(Extracted information):

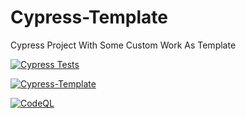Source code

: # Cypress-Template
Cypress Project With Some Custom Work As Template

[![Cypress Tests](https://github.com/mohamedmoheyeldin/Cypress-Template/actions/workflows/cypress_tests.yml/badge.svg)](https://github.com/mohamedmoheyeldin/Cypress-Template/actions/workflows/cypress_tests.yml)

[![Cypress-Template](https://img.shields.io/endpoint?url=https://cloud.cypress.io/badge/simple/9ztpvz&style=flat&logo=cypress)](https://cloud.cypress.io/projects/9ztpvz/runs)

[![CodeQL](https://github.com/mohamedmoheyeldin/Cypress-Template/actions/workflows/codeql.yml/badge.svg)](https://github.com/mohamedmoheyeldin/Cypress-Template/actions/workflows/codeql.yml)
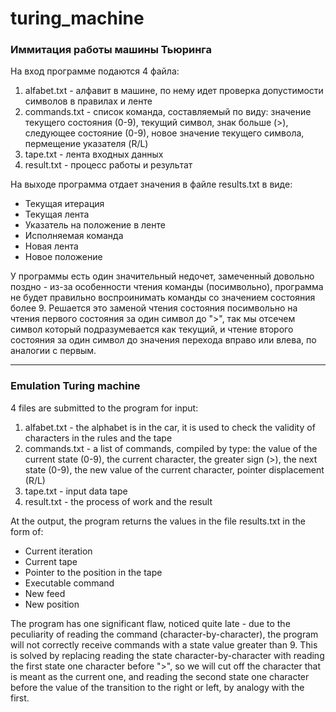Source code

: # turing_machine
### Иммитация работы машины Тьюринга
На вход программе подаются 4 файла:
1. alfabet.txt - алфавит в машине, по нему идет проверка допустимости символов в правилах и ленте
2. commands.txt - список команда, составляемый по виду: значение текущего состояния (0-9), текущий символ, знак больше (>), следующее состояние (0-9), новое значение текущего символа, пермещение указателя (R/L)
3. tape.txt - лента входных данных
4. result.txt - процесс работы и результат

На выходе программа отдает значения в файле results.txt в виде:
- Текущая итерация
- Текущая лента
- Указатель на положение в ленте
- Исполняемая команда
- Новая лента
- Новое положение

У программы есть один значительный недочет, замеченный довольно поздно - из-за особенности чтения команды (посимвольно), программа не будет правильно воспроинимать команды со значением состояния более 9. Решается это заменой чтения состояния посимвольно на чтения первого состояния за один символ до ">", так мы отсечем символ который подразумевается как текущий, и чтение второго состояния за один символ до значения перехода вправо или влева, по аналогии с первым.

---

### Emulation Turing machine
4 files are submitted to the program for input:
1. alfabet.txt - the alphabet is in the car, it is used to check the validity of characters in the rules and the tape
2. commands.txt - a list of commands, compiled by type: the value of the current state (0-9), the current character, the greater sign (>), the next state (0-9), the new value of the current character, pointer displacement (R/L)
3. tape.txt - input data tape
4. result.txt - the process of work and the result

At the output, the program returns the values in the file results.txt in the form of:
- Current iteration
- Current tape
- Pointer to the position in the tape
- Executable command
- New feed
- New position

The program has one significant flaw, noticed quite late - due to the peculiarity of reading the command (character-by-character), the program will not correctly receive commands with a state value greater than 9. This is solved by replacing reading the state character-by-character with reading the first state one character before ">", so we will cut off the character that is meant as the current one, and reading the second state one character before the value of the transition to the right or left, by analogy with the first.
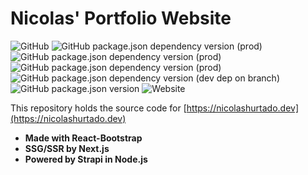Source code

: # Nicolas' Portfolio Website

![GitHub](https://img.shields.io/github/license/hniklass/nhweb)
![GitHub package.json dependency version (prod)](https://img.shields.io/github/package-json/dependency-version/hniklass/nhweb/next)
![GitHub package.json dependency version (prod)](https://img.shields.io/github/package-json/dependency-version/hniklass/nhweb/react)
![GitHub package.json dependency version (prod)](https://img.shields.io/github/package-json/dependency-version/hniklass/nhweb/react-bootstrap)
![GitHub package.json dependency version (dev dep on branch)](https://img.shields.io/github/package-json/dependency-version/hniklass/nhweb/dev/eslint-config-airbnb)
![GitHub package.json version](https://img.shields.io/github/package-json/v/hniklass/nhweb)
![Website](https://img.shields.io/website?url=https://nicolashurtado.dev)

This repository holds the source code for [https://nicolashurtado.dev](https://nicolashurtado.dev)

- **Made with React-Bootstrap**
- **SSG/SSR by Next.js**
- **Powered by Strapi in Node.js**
* * *
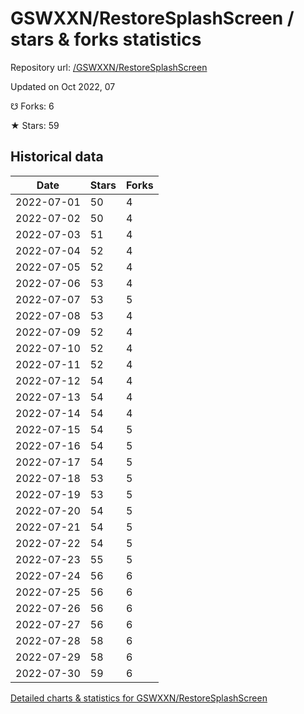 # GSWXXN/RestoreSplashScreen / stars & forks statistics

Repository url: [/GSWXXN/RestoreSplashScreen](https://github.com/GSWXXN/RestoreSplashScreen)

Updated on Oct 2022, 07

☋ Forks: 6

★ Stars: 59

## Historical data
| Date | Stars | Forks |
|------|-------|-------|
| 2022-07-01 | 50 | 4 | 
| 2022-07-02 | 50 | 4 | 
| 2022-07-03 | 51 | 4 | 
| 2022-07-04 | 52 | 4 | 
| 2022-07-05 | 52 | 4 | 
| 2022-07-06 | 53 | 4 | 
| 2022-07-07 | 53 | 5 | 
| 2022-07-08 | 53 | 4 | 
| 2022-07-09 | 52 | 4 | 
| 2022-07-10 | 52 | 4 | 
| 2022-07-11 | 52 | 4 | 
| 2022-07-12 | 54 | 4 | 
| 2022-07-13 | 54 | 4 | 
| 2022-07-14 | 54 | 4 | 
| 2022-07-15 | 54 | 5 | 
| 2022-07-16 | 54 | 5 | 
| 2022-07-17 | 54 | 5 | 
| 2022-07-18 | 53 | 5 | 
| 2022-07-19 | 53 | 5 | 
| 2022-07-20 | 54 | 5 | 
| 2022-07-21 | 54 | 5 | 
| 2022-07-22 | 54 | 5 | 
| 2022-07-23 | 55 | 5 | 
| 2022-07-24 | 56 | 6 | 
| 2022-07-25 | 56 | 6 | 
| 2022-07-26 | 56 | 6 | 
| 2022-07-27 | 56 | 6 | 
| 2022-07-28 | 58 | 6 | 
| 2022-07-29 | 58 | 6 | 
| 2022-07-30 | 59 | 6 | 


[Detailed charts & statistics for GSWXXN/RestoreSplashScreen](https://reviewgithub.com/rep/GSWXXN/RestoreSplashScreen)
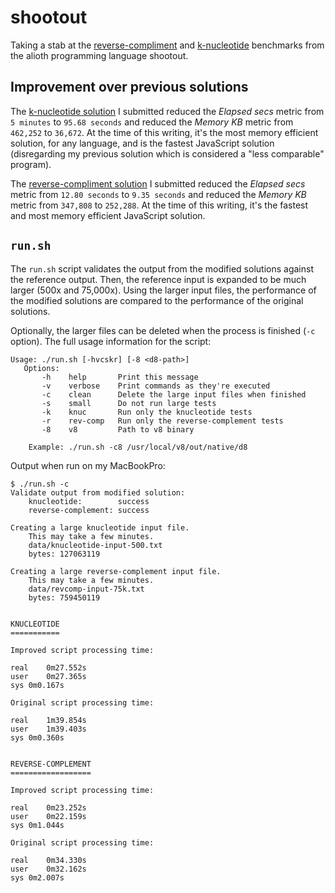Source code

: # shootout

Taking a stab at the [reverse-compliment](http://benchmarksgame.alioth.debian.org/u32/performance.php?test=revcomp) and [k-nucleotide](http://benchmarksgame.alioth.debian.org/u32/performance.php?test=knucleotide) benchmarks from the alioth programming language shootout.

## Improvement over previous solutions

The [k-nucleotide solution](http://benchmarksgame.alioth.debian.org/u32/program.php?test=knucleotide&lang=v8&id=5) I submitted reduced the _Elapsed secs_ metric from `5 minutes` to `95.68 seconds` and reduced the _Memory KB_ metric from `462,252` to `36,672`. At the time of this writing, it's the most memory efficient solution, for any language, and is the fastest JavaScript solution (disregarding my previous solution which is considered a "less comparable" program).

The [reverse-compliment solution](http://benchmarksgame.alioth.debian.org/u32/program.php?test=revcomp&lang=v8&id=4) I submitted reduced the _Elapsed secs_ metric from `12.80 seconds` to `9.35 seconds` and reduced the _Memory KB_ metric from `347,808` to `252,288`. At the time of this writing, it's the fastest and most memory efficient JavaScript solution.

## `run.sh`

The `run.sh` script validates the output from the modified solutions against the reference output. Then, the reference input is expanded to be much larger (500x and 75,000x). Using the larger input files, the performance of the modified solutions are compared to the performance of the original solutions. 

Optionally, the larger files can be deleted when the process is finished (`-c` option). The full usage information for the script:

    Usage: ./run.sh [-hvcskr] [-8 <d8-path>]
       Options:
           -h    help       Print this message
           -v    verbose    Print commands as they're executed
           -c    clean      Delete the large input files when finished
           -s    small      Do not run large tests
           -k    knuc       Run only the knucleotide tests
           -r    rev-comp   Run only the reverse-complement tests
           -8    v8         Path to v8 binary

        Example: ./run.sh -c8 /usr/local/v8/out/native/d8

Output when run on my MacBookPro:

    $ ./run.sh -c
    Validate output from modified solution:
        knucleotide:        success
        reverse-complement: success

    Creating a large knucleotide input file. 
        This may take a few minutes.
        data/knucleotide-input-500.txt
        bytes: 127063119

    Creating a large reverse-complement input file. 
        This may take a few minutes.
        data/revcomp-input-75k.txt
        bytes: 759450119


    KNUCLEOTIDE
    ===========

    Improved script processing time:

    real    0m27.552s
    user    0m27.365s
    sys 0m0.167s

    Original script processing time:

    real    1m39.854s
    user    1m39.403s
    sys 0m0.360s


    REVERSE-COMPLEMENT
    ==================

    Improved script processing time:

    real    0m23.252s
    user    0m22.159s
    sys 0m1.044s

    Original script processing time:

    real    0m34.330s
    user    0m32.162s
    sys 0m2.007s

(Instructions to follow):
Pick each line holding the word "real" out of the listing.

(Task solution):
    real    0m27.552s
    real    1m39.854s
    real    0m23.252s
    real    0m34.330s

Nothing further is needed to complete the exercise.